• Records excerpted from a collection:

------------------------------------

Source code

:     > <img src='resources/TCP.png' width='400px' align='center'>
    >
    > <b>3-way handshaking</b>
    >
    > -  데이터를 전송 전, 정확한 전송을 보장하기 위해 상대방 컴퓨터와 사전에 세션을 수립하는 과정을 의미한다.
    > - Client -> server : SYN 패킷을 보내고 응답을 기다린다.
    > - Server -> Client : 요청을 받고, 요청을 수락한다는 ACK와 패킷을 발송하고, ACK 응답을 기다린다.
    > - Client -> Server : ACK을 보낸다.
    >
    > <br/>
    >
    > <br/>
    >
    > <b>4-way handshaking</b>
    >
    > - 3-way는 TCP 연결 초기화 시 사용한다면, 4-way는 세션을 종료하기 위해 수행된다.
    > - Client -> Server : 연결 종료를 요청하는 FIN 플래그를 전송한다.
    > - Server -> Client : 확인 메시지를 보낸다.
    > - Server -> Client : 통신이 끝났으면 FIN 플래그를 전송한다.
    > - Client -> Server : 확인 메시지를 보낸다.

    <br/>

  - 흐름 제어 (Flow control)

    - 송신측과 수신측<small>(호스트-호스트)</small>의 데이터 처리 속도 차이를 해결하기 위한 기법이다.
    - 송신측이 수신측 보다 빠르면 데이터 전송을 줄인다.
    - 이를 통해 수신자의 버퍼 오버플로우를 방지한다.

------------------------------------

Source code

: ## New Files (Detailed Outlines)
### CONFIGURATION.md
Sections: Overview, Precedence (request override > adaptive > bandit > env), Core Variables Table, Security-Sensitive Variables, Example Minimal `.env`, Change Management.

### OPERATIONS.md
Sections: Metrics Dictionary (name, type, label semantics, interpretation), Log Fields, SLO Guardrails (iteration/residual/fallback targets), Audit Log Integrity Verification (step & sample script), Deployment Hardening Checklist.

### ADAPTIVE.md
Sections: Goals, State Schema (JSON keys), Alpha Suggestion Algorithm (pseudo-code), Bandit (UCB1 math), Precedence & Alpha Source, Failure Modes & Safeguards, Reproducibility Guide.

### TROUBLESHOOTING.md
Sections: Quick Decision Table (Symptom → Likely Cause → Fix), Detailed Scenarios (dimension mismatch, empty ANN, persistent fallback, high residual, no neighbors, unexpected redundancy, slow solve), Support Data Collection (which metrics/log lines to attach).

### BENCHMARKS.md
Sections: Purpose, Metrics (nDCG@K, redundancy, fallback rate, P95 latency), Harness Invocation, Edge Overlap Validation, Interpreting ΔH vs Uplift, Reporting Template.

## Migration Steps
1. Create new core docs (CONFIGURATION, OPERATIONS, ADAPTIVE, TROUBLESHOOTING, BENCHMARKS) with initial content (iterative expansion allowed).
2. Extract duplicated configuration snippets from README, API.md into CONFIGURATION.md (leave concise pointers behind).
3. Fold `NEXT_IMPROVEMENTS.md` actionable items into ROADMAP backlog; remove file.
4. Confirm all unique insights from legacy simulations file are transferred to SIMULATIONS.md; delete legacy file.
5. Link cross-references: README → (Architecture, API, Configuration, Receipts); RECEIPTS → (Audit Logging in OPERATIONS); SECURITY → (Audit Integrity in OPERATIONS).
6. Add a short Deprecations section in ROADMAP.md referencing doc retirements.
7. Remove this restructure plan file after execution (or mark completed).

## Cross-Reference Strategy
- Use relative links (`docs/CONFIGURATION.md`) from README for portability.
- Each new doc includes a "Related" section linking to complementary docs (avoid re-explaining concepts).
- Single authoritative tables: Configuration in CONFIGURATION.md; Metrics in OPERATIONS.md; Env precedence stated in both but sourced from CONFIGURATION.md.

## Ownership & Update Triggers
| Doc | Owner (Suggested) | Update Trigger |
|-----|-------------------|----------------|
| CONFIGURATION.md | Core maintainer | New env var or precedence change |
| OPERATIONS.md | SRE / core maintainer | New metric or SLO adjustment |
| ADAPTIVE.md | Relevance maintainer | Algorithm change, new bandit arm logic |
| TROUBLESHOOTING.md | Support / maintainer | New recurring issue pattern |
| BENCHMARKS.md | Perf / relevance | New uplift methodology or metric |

------------------------------------

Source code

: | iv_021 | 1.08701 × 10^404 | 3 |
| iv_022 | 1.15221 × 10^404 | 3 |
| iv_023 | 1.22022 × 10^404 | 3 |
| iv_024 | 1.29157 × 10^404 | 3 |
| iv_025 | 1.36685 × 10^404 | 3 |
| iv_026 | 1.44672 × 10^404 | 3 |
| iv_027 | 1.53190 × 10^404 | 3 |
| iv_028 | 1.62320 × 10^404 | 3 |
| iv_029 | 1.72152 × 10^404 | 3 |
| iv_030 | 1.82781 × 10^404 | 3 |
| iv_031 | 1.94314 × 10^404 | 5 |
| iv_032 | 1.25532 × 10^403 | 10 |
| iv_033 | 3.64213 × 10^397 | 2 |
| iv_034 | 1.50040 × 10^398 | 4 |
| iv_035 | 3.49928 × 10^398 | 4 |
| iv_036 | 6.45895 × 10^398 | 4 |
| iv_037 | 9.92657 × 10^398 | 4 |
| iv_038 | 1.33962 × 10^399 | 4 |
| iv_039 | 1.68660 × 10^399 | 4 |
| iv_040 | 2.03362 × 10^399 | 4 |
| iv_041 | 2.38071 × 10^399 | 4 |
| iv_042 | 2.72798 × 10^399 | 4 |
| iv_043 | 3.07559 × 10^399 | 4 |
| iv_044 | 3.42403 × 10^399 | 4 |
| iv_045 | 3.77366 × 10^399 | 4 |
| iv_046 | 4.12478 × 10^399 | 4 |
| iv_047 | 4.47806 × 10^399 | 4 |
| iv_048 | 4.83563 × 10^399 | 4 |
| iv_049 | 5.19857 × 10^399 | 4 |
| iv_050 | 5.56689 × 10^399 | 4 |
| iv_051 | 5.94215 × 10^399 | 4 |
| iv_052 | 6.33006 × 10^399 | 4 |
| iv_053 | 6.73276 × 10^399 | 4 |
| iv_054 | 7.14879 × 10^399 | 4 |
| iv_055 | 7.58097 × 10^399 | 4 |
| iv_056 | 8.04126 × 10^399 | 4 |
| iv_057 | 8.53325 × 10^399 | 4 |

------------------------------------

• PROBLEM TO WORK ON: All that belongs in your answer is the stretch of entries above from the line with "Client : 확인 메시지를 보낸다." through the line with "- 송신측이 수신측 보다 빠르면 데이터 전송을 줄인다.", printed exactly.

• THE ANSWER:
    > - Server -> Client : 확인 메시지를 보낸다.
    > - Server -> Client : 통신이 끝났으면 FIN 플래그를 전송한다.
    > - Client -> Server : 확인 메시지를 보낸다.

    <br/>

  - 흐름 제어 (Flow control)

    - 송신측과 수신측<small>(호스트-호스트)</small>의 데이터 처리 속도 차이를 해결하기 위한 기법이다.
    - 송신측이 수신측 보다 빠르면 데이터 전송을 줄인다.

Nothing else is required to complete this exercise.